For a smaller, easier to read cheap book I like "The Communications
Satellite", Mark Williamson, 1990, Adam Hilger imprint of IOP Publishing
Ltd, ISBN 0-85274-192-8. My copy is at home so I can not leaf through it
now to see exactly how much it covers on attitude control etc. but roughly
the first half of the book is about satellite technology in general
whereas only the second part is specific to communications satellites.

All things considered it is pretty small (with a footprint of about that
of an A5 page (210mm x 149mm) and probably about 200 or 300 pages) but
will still take a fair bit of time to read: especially if you want the
workers to be so competent and familiar with the whole field that they
will spot blunders in other divisions' work.

Despite its relatively small size it still has depth: a former workmate of
mine did not believe that the weight difference due to one end being a
few metres closer to the Earth than the other on a uniform satellite could
be significant in addressing attitude stabilisation before I showed him
the piece on gravity gradient stabilisation therein. Mark Williamson
neatly summed it up with "This use of gravity in orbit, incidentally,
explains why the term microgravity should strictly be used in place of
zero gravity for low Earth orbit applications."

I do not know how much it costs but it could hardly be much more than
thirty pounds sterling. I bought it directly off the author at a huge
discount (in the order of 75%) for about four pounds sterling. I would not
be certain that he still does this anymore nor that he would post them off
to another continent but if you chase me up for his contact details you
can try.

Mark Williamson also wrote a dictionary of space technology. Certainly
some sort of a dictionary or encyclopaedia would be handy, unless you want
to rely on textbooks' glossaries and indices.

Good luck,
Colin Paul Gloster


On Fri, 16 Mar 2001, Alan and Carmel Brain wrote:
"It looks as if I might (stress might) be given the job of Software Team
Leader
for the Satellite Avionics of the FEDSAT project, Australia's first
homegrown
 Satellite in 30 years (Hurray for us!).

[..]

Is there anyone on this list with experience in the problem domain
who can recommend some good, cheap books on the basic theory that
I can use to teach the newbies on the project?
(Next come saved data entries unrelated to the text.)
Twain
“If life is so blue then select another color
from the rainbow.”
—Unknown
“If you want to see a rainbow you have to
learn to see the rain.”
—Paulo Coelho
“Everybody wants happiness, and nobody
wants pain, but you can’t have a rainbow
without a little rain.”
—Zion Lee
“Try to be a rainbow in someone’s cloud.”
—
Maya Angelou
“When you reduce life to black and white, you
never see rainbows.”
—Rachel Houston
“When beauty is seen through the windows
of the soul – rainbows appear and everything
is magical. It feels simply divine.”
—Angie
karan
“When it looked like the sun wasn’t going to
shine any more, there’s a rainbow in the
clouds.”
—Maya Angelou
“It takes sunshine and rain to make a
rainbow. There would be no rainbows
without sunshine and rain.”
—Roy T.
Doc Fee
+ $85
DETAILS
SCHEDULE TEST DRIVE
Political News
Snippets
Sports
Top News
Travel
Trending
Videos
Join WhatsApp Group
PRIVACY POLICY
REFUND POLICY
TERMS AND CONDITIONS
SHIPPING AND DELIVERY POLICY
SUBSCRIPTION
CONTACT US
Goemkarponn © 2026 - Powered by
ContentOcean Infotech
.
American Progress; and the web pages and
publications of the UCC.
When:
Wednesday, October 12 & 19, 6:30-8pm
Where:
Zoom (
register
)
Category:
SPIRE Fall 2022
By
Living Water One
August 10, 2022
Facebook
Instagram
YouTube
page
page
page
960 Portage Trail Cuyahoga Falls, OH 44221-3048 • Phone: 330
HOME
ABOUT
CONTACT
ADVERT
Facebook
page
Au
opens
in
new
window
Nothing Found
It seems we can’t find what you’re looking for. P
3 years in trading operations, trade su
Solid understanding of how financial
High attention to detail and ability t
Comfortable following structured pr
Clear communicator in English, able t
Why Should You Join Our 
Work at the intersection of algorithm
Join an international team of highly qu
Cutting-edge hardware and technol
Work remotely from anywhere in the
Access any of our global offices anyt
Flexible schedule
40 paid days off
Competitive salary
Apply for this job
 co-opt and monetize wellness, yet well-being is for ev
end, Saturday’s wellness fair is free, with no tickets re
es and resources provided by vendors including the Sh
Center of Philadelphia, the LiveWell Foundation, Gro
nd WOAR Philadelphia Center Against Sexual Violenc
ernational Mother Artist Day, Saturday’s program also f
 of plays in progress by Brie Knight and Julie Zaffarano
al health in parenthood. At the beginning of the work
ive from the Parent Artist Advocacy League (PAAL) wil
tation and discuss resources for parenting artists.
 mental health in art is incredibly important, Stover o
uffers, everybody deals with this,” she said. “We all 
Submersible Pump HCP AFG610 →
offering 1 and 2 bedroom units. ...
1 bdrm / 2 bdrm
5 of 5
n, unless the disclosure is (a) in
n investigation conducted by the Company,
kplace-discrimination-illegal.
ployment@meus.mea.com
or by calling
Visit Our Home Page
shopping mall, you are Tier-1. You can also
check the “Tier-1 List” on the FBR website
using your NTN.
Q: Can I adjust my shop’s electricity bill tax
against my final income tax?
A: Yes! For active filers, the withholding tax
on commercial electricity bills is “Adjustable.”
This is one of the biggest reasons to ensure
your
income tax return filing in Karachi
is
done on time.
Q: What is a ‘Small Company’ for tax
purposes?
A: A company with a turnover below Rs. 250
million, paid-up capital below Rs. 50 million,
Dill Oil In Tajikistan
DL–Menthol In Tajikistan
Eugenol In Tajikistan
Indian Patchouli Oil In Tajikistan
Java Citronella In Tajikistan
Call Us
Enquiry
It shouldn't strictly
be neccessary, but I always like having everyone on the team to have
a reasonable basic knowledge of the theory of what we're doing, just
as an additional line of defence against stupid mistakes. So we know
our Apogee from our Perigee, what an Attitude Control System does,
how it works, how often (about) we should be triggering measurements
etc. A Gut feel for things, in other words. Right within an order of
magnitude.

[..] So additional defences in this area are
Doubleplusgood. I want the most junior intern who's never seen a
satlleite before to be able to say "isn't that supposed to be in km
not ft?" if the numbers don't look right by an order of magnitude or so.
Even if - especially if - it's in an area they aren't concerned with.

[..]

So... is there a "Satellites for Dummies" <g> out there?"